Puppy with chew toy
Puppies tend to love toys, and it can be fun to shower them with new things. But there are many different types of toys out there, so how do you choose an appropriate item for your young furry friend?

When selecting a toy, keep your puppy’s changing size and strength in mind. You should also keep in mind that some toys may pose dangers for your pup, so talk to your veterinarian about the safest toys for your dog. When evaluating the safety of a toy, consider the following:

  • Toys should not be small enough to be accidentally inhaled or swallowed. 
  • Toys should not have parts that can be pulled off and inhaled or swallowed.
  • Toys should not have any sharp parts and should not form sharp edges when chewed.
  • Puppies need to chew, but use rawhide and other chewies with the potential to be ingested only under supervision. If your puppy can chew off a big hunk of it, this can pose a choking hazard, so it’s best to get a larger size or tougher variety.
  • Avoid hard items such as butcher shop bones or hooves, which can break teeth
  • Avoid linear objects such as strings, ribbons, pantyhose, socks and rubber bands, all of which can be swallowed. 
  • If your puppy is obsessed with dissecting squeaky toys to get to the squeaker, only let him have such toys when you can supervise him (and remove the squeaker before your dog can get it).
  • Avoid any toys stuffed with beads or beans.
  • Many toys that emit animal sounds or move on their own contain batteries, which can be toxic. Never leave a puppy alone with these toys, as he could potentially swallow the battery.

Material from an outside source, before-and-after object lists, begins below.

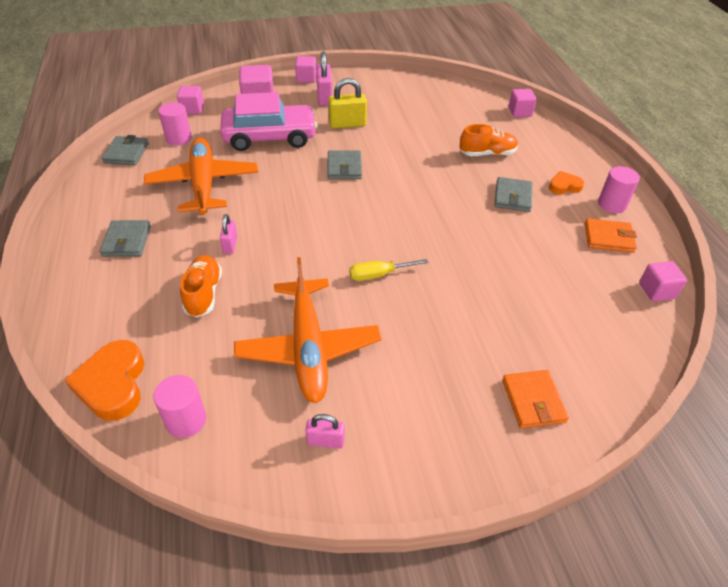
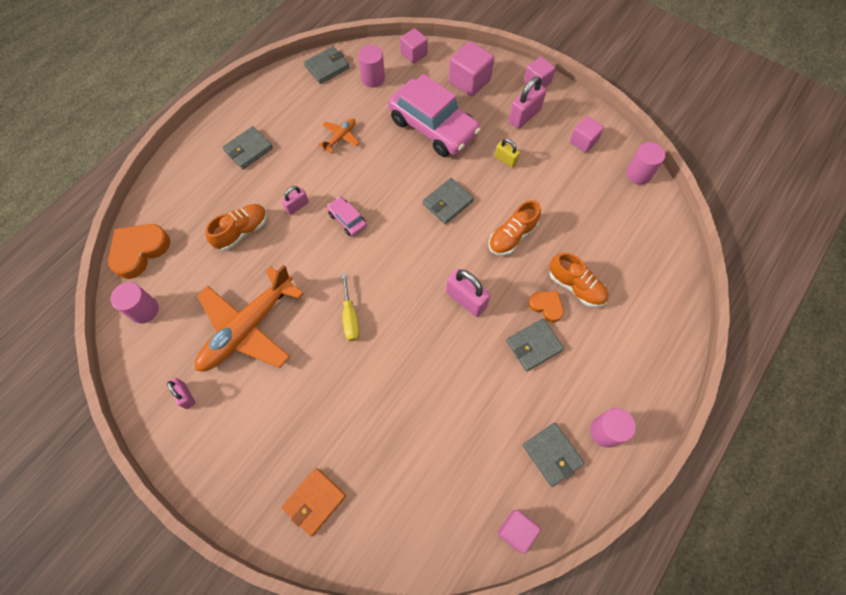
camera: 50 degrees right, 20 degrees up
(204, 184) = (340, 137): orange plane -> orange plane, size x0.44
(285, 224) = (347, 219): none -> pink car
(347, 124) = (505, 160): yellow padlock -> yellow padlock, size x0.60
(378, 275) = (350, 317): yellow screwdriver -> yellow screwdriver turned 135 degrees counterclockwise
(413, 156) = (512, 236): none -> orange shoe
(434, 85) = (638, 174): none -> pink cylinder
(438, 206) = (466, 299): none -> pink padlock
(520, 112) = (674, 269): pink cube -> pink cube (583, 141)
(564, 186) = (592, 376): orange heart -> orange heart (546, 306)
(608, 238) = (552, 454): orange wallet -> grey wallet

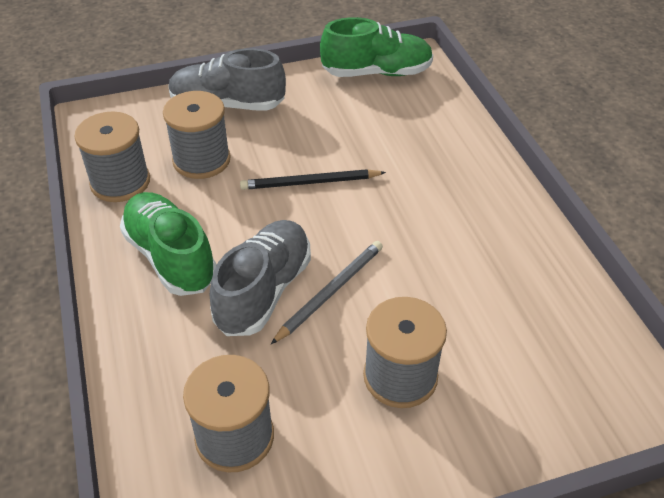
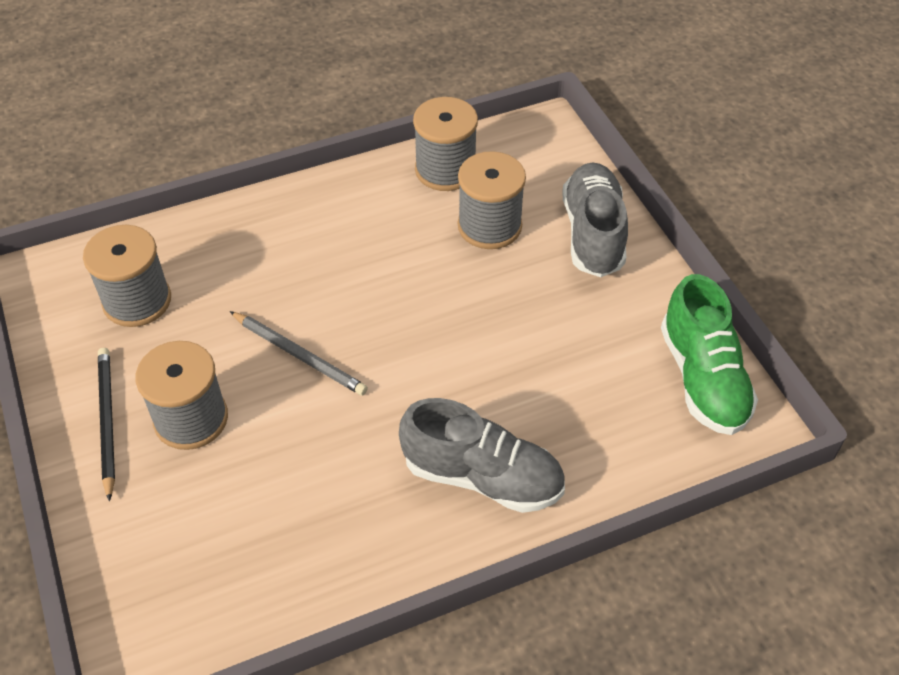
camera: 85 degrees right, 5 degrees up
(170, 257) = (342, 225): green shoe -> none
(264, 291) = (300, 301): grey shoe -> grey shoe (482, 477)
(310, 182) = (465, 324): black pencil -> black pencil (107, 422)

  • Never give your puppy a container in which his head could become lodged. 
  • In general, it’s best not to allow your puppy to play with or chew on sticks, which can break and injure the mouth or other parts of the digestive tract.
  • Do not use rocks as fetch toys.
  • Avoid rubber toys that have a small hole in only one end. Some dogs have gotten their tongues stuck in the hole.
Remember that as your puppy grows, he will likely also grow out of his toys. For instance, toys that were once an appropriate size for him may become too small and pose choking hazards, and toys he once couldn’t chew up may easily be shredded when he’s older and stronger, again presenting choking or toxicity problems. So as he gets older, make sure he’s got appropriate toys — and make sure you make the time to play with him!